[Dataset entries]
___

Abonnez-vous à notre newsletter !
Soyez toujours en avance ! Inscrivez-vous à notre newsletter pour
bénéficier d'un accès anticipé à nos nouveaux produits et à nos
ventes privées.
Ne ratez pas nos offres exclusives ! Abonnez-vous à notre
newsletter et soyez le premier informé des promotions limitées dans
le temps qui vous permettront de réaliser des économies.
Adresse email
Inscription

___

*Problem:* Rewrite the lines in all the items, changing every "newsletter" to "lettre d'information" and keeping everything else the same.

*Reply:*
Abonnez-vous à notre lettre d'information !
Soyez toujours en avance ! Inscrivez-vous à notre lettre d'information pour
bénéficier d'un accès anticipé à nos nouveaux produits et à nos
ventes privées.
Ne ratez pas nos offres exclusives ! Abonnez-vous à notre
lettre d'information et soyez le premier informé des promotions limitées dans
le temps qui vous permettront de réaliser des économies.
Adresse email
Inscription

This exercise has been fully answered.